Text passage:
-- Opening Marker --
The hemolytic activity of the isolates was assessed by streaking them on anaerobic blood agar plates (Himedia Laboratories). The antibiotic sensitivity of the isolates was analyzed using Ezy-MIC strips (Himedia Laboratories) carrying tetracycline, gentamycin, vancomycin, clindamycin, and trimethoprim. The MIC values were compared with the cut-off values defined by EFSA30. Antibiotic resistance (AR) genes were annotated using comprehensive antibiotic resistance database (CARD) analysis31. The proteins involved in the biogenic amine production (Table S1) were also annotated using BLASTp with E-value threshold of 1E-10.

Genome characterization

The insertion elements were identified by subjecting the ordered contigs to ISfinder using BLASTn v2.2.31 with an E-value threshold of 1e−5032. The Antibacterial Biocide and Metal Resistance Genes Database (BacMet) v2.033 was used to predict the biocide and metal resistance genes using BLASTx v2.2.26 against the experimentally characterized (n = 753) and predicted (n = 155,512) resistance gene with an E-value threshold of 1e−100. CRISPR-Cas elements were determined by the CRISPERCasFinder34. Identification of prophage loci was carried out using PHASTER35.

The presence of the genes encoding bile salt hydrolase (Bsh) and esterases involved in the hydrolysis of phenolics in DKL3 and JGR2 genomes was assessed using BLASTp tool with the amino acid sequences of the previously characterized genes as the queries and an E-value threshold of 1E-10 (Table S1). Proteins involved in vitamin biosynthesis mentioned in previous reports36 were similarly identified. EPS clusters were identified as described earlier37. BAGEL4 was used to identify the bacteriocin-related gene clusters in the genomes of DKL3 and JGR238.

Comparative genomics

Genome sequences of the L. plantarum strains having whole-genome status as complete on NCBI were downloaded (n = 147) and used for the comparative analysis (Table S2). Seven representative strains of L. plantarum viz. JDM1, ST-III, WCFS1, ZJ316, P8, 16, and DSM20174 along with DKL3 and JGR2 were used for the whole-genome phylogeny. Protein sequences of these nine strains were compared considering WCFS1 as the reference using the proteome comparison tool available on PATRIC39. The genomes of these nine strains were also compared by assessing the presence of PATRIC cross-genus families (PGFam) for the identification of the unique proteins.

All the complete L. plantarum genomes along with DKL3 and JGR2 were subjected to BLAST with 15 cell adhesion-related protein sequences40 (Table S3) using BLASTp with an E-value, % query coverage, and % identity thresholds of 1E-10, 70%, and 50%, respectively. These genomes were also annotated using dbCAN2.0 for the identification of the carbohydrate-active enzymes as described on CAZy41,42. The presence of genes involved in lactose utilization, vitamin biosynthesis and plant phenolics utilization were also assessed across all the 149 strains by BLASTp.
-- Closing Marker --
Exercises to complete:
A – Do these statements agree with the genome analysis methods? Answer yes or no for each and quote the words of the text that decide it.
(i) CRISPR-Cas elements were determined with CRISPERCasFinder.
(ii) Prophage loci were identified with BAGEL4.
(iii) The strains' complete genome sequences were downloaded from NCBI, 147 in total.
B – Please echo the genome analysis methods from "The insertion elements" up to and including "out using PHASTER35.".

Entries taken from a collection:
-- Opening Marker --
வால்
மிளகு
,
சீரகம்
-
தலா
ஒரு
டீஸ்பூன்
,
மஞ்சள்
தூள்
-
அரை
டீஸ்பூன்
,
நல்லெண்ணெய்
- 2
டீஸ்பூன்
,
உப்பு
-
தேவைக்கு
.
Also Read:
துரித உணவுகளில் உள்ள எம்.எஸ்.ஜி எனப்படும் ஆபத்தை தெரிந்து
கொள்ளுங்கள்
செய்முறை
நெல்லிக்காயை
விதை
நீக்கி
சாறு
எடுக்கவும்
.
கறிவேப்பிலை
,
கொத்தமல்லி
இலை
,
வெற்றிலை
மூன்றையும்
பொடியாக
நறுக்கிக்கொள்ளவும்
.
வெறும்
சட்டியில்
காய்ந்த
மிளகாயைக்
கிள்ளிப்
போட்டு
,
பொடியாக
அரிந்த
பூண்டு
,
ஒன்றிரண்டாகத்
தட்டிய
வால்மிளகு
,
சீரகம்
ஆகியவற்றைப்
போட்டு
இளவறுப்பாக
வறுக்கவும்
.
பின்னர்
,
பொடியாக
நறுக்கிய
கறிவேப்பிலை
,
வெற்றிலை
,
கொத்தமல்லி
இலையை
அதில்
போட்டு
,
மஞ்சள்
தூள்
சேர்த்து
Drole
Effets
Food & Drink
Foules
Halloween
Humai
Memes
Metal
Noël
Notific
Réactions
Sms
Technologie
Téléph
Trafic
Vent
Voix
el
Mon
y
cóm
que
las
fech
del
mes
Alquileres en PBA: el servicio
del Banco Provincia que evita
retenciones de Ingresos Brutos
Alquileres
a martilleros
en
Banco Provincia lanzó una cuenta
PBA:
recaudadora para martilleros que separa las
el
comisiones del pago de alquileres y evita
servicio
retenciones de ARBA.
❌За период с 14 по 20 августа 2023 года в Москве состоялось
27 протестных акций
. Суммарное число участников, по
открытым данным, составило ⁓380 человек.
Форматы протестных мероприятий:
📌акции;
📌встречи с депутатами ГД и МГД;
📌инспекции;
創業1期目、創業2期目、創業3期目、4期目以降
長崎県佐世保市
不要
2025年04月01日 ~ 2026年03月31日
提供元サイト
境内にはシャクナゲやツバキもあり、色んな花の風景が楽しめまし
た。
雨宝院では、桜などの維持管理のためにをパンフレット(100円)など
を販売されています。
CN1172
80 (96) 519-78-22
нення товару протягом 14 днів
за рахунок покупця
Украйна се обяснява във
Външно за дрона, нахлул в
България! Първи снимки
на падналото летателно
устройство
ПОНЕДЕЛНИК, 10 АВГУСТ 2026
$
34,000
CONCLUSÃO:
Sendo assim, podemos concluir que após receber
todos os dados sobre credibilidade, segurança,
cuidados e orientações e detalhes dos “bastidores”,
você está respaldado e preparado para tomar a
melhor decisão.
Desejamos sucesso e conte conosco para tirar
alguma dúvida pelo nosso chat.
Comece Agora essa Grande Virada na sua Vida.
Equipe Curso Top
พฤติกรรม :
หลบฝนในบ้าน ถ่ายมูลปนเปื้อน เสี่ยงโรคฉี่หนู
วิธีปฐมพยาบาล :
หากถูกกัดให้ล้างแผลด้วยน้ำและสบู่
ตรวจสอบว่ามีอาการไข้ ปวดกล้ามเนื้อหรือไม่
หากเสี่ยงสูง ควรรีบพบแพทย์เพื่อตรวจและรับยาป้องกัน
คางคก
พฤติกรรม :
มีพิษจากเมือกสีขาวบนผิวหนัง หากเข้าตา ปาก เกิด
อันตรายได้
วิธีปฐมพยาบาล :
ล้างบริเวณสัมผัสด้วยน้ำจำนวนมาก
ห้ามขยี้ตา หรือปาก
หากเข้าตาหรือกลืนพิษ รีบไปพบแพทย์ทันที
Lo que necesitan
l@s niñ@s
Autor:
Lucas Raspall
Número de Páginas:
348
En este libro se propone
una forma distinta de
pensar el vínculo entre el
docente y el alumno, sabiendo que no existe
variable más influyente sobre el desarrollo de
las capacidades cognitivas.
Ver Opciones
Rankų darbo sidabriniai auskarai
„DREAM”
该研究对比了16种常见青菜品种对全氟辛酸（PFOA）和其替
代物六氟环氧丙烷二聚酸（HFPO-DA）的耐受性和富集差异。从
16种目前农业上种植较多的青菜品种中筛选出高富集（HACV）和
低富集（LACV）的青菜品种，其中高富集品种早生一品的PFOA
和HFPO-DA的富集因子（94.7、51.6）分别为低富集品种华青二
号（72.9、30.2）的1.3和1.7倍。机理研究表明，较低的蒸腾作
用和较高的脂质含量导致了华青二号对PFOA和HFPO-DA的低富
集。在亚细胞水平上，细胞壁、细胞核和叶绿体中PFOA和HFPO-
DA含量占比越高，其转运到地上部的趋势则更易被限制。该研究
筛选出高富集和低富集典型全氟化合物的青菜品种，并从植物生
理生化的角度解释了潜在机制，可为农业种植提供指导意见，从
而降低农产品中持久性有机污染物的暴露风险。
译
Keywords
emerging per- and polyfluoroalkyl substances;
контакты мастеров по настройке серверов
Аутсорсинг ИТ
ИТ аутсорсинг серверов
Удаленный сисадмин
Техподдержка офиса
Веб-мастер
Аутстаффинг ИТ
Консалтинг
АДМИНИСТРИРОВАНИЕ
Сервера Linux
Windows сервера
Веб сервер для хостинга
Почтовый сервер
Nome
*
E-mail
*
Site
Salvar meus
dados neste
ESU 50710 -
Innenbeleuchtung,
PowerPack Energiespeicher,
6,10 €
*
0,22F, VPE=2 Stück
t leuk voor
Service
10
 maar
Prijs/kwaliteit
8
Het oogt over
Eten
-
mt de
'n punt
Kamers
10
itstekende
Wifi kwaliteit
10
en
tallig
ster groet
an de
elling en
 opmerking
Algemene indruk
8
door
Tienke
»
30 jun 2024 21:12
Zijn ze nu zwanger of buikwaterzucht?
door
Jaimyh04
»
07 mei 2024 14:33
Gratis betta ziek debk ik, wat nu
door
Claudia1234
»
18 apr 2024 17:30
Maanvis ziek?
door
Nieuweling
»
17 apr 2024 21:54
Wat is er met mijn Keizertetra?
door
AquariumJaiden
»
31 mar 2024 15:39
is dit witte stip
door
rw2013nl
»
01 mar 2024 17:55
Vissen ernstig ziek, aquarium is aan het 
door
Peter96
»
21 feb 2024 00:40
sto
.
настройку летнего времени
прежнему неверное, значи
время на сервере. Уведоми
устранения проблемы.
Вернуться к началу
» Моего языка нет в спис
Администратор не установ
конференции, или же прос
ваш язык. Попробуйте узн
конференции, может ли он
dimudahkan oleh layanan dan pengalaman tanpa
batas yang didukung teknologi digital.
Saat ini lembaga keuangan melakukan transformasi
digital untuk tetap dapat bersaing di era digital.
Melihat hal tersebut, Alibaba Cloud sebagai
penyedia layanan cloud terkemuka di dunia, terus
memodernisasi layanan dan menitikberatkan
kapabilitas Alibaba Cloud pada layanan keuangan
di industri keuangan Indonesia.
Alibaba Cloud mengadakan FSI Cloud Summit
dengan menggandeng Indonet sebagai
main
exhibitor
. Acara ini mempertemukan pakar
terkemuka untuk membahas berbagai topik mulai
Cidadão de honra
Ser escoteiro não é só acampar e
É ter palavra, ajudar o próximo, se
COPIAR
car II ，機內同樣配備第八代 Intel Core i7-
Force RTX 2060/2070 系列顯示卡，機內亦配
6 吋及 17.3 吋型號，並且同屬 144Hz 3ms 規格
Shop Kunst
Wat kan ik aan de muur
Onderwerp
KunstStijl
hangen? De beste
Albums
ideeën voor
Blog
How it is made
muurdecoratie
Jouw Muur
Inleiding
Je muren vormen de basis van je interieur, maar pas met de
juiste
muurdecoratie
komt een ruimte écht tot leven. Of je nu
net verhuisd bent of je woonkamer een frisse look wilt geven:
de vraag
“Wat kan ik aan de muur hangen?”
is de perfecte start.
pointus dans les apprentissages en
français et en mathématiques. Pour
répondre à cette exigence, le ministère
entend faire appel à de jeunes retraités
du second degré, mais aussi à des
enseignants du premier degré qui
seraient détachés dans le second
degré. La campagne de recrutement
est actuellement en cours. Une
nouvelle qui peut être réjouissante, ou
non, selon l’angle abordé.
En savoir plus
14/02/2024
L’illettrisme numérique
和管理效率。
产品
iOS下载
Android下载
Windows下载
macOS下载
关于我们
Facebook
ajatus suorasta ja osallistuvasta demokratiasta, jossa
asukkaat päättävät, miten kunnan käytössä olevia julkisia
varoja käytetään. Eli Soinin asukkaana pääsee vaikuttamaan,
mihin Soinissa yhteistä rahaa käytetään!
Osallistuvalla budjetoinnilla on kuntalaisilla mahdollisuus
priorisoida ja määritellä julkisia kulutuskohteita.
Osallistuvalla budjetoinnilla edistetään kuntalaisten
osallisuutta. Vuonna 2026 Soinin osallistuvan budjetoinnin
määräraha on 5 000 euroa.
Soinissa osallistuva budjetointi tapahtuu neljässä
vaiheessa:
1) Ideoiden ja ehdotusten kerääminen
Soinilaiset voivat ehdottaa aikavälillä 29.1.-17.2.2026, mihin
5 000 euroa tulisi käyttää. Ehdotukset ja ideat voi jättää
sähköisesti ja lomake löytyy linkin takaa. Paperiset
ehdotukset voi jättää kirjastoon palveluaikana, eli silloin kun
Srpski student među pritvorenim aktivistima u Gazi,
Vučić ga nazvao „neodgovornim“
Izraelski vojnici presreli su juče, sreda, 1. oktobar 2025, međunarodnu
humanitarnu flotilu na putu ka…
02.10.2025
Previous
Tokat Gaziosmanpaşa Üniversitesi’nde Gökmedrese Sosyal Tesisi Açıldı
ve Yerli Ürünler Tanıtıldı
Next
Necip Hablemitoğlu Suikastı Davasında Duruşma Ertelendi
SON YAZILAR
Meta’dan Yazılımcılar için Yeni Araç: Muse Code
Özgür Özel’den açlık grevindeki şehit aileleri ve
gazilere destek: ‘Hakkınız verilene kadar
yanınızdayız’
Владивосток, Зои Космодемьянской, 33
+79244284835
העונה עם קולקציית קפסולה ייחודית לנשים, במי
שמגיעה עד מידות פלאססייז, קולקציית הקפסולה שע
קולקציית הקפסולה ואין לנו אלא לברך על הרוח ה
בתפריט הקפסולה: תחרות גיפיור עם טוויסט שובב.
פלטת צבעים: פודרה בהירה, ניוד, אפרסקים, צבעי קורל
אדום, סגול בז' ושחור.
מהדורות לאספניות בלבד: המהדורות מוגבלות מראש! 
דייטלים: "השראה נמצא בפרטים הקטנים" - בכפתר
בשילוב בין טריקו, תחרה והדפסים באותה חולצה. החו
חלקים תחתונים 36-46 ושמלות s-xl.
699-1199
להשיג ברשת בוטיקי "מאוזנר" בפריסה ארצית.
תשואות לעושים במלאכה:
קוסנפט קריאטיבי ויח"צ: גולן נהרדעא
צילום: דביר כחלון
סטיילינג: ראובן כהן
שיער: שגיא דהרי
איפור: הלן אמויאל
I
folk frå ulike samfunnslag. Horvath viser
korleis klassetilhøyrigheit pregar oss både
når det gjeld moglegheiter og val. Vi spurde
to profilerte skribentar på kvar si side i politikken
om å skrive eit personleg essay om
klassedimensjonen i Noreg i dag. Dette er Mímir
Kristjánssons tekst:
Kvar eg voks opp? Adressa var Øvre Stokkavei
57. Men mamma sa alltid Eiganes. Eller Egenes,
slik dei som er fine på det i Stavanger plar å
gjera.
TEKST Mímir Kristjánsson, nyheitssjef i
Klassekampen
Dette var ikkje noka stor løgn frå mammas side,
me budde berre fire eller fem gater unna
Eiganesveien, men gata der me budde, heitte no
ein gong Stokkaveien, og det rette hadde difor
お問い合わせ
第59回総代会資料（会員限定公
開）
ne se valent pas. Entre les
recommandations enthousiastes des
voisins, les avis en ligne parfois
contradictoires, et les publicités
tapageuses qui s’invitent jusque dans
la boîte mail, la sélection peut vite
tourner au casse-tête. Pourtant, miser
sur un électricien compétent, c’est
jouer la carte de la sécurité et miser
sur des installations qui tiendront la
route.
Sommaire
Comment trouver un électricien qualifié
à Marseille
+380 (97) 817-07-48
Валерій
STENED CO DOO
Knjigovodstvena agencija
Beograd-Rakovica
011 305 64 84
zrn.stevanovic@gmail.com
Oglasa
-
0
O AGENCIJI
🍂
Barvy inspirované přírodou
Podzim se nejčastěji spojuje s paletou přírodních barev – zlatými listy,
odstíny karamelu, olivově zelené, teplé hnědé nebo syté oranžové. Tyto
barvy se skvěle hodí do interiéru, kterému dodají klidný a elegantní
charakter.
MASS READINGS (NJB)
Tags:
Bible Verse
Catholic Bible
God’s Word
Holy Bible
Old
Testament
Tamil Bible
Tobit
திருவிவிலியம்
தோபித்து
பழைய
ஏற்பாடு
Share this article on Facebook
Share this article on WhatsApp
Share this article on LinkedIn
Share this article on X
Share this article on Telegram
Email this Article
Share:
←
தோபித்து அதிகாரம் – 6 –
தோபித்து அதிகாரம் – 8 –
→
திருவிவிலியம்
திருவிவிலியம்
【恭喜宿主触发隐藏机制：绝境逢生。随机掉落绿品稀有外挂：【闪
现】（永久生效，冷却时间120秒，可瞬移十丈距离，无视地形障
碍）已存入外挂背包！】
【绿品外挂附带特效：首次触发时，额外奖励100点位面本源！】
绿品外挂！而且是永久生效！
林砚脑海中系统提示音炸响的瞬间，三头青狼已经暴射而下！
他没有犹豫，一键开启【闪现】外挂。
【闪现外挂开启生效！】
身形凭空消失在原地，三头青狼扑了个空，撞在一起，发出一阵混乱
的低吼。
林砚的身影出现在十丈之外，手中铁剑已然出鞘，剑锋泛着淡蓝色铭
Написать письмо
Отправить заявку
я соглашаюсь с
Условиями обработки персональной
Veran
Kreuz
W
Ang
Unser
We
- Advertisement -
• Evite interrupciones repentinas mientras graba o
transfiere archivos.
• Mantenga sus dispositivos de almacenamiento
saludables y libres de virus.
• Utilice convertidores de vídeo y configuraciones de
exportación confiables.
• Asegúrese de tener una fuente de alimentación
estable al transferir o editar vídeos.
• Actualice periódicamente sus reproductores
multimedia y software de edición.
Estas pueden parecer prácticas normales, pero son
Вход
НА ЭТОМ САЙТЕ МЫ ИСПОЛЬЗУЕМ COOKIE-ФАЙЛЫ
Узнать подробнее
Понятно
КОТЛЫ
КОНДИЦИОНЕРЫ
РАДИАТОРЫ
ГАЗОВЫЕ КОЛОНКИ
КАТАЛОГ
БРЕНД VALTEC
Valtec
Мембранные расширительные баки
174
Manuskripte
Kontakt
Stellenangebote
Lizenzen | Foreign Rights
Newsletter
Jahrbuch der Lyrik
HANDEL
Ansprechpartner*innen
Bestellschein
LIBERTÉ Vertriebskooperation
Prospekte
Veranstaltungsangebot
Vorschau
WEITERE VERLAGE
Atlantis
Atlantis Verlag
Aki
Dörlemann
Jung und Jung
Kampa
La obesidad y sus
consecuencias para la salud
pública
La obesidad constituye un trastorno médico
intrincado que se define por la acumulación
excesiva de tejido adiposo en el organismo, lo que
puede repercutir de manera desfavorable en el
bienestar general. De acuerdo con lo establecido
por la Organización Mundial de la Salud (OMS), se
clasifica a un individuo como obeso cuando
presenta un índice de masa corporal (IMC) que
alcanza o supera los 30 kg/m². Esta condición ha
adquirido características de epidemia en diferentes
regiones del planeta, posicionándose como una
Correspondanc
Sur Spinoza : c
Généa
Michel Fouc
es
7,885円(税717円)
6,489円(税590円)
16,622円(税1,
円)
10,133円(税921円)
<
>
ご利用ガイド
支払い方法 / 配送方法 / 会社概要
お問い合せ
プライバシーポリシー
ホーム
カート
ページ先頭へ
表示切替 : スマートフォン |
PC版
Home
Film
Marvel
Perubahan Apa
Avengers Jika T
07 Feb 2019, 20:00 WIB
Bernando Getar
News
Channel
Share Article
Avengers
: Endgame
-- Closing Marker --
Your written answers:
A –
(i) Yes: "CRISPR-Cas elements were determined by the CRISPERCasFinder"
(ii) No: "Identification of prophage loci was carried out using PHASTER"
(iii) Yes: "Genome sequences of the L. plantarum strains having whole-genome status as complete on NCBI were downloaded (n = 147)"

B –
The insertion elements were identified by subjecting the ordered contigs to ISfinder using BLASTn v2.2.31 with an E-value threshold of 1e−5032. The Antibacterial Biocide and Metal Resistance Genes Database (BacMet) v2.033 was used to predict the biocide and metal resistance genes using BLASTx v2.2.26 against the experimentally characterized (n = 753) and predicted (n = 155,512) resistance gene with an E-value threshold of 1e−100. CRISPR-Cas elements were determined by the CRISPERCasFinder34. Identification of prophage loci was carried out using PHASTER35.